Law
10 L.P.R.A. St § 4051 et seq.
*In Spanish; may be read on Google Chrome with translation tool.
Timing of Consumer Notification
“As expeditiously as possible.”
Method of Notice
Mail. Email permitted if complies with E-SIGN.
Breach Definition
Unauthorized access to data files so that security, confidentiality or integrity of information has been compromised; or when authorized persons or entities access data and it is known or there is reasonable suspicion they have violated professional confidentiality or obtained authorization under false representation with intent to make illegal use of information.
PII Definition
Individual’s first name or first initial and last name in combination with any of these if can be accessed without special cryptographic code:
  1. Social Security Number;
  2. Driver’s license number, voter’s identification or other official identification;
  3. Bank or financial account number of any type, with or without password or access code;
  4. Names of users and passwords or access codes to public or private information systems;
  5. Medical information protected by HIPAA;
  6. Tax information;
  7. Work-related evaluations.
Third Party Notice
If any entity maintains covered information for someone else, it must notify them if access to data by unauthorized persons occurs.
How to Notify
Notice must describe breach in general terms and type of sensitive information compromised.
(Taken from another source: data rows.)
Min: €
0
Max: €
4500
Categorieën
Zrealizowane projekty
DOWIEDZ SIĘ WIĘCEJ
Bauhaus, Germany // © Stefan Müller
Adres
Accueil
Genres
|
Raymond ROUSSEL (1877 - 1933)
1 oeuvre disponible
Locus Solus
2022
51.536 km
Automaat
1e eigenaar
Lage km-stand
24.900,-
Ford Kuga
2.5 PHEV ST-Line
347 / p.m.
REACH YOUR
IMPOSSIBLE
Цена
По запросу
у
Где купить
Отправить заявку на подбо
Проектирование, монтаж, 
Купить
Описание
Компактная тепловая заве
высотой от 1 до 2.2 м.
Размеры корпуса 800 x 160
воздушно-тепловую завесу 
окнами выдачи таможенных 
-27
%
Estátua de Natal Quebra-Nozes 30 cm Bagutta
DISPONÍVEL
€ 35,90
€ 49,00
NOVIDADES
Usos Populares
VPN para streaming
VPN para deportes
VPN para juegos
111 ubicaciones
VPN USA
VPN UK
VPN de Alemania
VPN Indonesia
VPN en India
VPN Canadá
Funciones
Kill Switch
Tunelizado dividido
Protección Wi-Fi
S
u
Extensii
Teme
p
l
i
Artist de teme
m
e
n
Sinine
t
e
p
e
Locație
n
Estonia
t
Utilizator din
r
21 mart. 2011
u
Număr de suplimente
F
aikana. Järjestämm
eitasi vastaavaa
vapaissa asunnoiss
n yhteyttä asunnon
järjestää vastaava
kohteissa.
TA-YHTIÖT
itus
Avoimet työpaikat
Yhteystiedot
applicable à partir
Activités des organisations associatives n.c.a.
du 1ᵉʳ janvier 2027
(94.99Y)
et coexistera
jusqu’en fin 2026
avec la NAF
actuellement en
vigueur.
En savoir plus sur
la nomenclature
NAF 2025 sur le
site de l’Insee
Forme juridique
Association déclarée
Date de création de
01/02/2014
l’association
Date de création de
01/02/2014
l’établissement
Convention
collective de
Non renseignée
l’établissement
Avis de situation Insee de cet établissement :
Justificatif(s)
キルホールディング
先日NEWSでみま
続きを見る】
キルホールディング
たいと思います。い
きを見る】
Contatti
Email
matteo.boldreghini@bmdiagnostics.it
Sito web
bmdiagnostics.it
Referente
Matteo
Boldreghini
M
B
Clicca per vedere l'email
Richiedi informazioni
Notice must include toll-free number and Internet site for residents to obtain information or assistance.
Substitute Notice
All: (a) prominent display on webpage and in any informative flier published and sent through mail and email mailing lists; and (b) notification to major media including entity contact information.
Credit Monitoring
Not required.
When to Notify Credit Agencies
Not required.
This State's Law
None.
State Government Agency Notification Required
Yes, Department of Consumer Affairs within 10 days of breach.